Né à Soissons, parti dix ans en Angleterre où il a été professeur de français, de retour juste avant le confinement Covid, Nawfel Hermi a ouvert depuis un an Platinorama, magasin de disques spécialisant dans les années ‘60 à ’80. Guitariste autodidacte, il marque une nouvelle étape en inaugurant l’Anatole Jazz Club au théâtre Saint-Médard le 5 octobre avec son quatuor, Philippe Rak au vibraphone, Stéphane Belloir batterie, Rémi Gadret basse et contrebasse.

Le jazz pour Nawfel ? « L’improvisation. Il faut s’ouvrir à l’inattendu.
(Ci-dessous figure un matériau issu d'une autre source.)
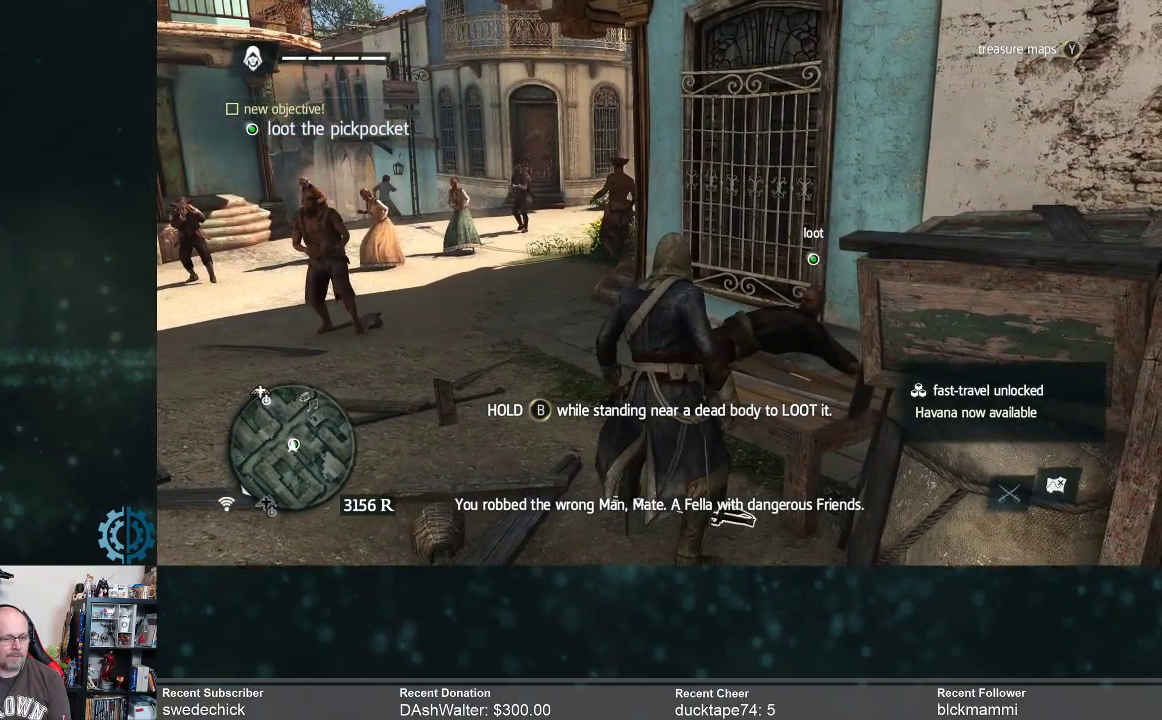
{"dt_ms": 500, "buttons": ["B"], "left_stick": "center", "right_stick": "center", "events": []}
Il faut connaître les règles, puis se lancer. »

Rémi Gadret, responsable pour ce projet avec la compagnie Acaly, prévoit d’ici juin 2023 9 concerts, conférences et sessions jam (où les jazzmen peuvent faire connaissance et expérimenter sans cérémonie), fondant ainsi un vrai lieu où le jazz peut s’établir, s’enrichir – et enrichir la vie musicale à Soissons.

Pour Rémi comme pour Nawfel, l’improvisation, la spontanéité sont au cœur du jazz. « Mais Bach aussi était un grand improvisateur. L’écrit n’a pris tant d’importance qu’avec les grands compositeurs classiques. »

Enfin, pourquoi « Anatole » ?  C’est un code de structure (comme le « blues »), 32 mesures de type AABA, une grille basée sur « I got rhythm » de Gershwin.  Il suffit de signaler « une anatole en si bémol » et c’est parti.


Nawfel Quartet, théâtre Saint-Médard, 5 oct. Dîners-concerts à 19 et 21h.